Your answer should consist of each line below that includes the word "LIST".

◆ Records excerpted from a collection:
_ _ _

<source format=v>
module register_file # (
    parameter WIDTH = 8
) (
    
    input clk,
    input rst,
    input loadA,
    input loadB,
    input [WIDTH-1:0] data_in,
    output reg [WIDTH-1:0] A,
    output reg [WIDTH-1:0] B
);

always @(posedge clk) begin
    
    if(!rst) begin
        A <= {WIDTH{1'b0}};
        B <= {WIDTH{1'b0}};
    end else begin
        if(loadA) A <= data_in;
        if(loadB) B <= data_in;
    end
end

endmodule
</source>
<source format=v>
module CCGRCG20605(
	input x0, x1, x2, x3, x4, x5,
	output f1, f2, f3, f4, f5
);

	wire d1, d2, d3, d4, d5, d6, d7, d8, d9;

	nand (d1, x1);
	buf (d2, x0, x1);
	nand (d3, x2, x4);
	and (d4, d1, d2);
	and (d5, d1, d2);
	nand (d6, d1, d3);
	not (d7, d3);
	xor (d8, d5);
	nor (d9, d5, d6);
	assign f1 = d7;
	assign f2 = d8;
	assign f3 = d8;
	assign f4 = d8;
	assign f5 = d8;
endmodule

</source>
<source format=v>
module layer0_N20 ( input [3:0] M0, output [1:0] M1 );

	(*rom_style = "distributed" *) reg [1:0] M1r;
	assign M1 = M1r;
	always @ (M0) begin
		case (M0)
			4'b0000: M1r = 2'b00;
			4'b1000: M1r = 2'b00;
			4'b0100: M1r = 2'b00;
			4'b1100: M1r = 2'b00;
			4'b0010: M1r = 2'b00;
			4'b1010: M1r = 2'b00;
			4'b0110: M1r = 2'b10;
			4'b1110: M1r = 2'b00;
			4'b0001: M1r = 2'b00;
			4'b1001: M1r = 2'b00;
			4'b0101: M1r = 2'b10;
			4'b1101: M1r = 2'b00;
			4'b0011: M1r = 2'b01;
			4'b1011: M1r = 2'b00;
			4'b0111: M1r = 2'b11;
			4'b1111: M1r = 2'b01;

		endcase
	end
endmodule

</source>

_ _ _

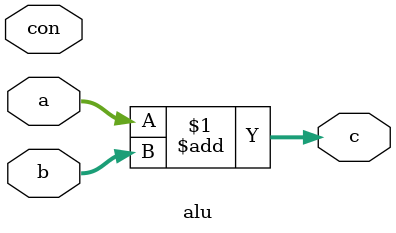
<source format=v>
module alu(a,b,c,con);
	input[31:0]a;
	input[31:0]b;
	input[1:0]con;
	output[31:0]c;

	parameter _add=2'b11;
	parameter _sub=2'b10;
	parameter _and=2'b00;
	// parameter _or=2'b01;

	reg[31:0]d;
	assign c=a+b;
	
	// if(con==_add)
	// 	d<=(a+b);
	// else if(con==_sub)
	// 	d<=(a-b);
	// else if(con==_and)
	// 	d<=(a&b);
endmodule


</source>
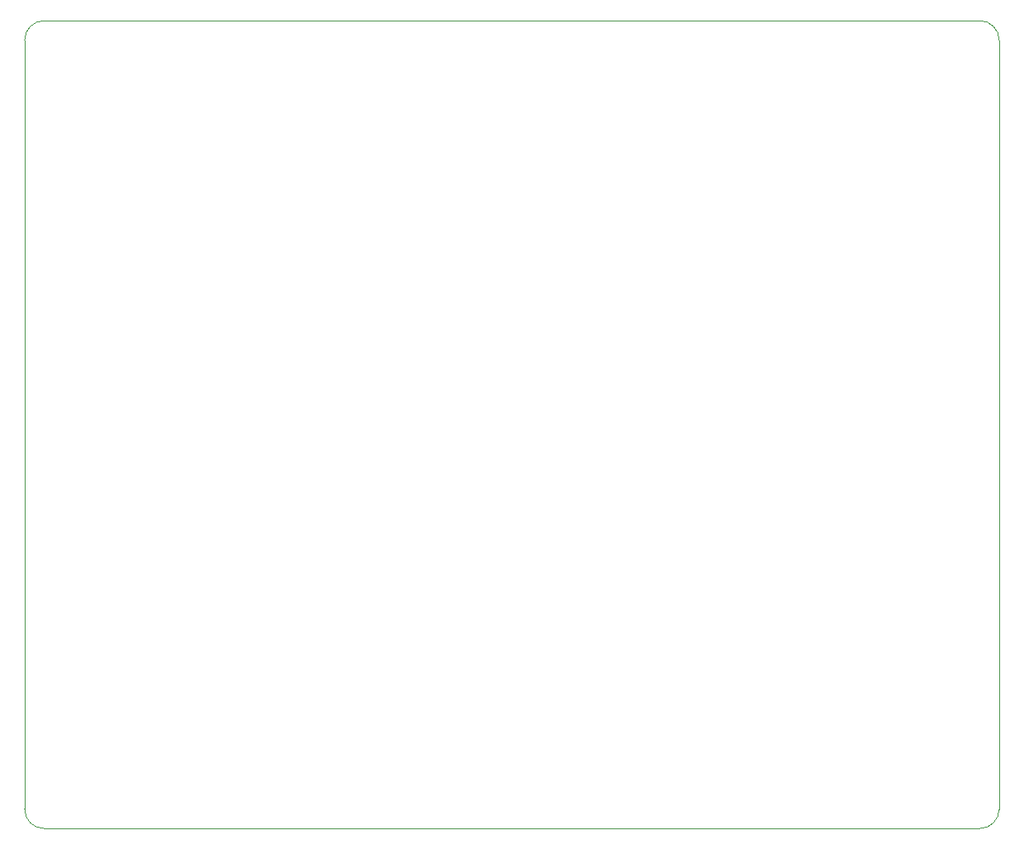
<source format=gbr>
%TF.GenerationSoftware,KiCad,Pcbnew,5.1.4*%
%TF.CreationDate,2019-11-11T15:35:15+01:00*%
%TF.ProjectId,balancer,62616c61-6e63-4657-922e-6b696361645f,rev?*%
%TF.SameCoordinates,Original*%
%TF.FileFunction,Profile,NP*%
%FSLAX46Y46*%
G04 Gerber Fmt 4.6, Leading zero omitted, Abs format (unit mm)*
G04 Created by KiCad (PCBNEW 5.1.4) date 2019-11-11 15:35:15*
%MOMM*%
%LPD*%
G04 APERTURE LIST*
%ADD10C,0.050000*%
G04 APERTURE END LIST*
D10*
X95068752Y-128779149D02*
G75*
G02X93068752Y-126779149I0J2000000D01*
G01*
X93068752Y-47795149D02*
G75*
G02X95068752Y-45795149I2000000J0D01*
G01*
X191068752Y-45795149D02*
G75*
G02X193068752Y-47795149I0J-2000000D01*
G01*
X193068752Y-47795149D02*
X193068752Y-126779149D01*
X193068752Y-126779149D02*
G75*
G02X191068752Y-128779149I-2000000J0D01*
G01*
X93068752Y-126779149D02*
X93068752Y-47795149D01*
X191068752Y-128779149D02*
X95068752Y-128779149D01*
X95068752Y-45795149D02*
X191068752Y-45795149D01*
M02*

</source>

_ _ _

◆ TASK OUTPUT:
G04 APERTURE LIST*
G04 APERTURE END LIST*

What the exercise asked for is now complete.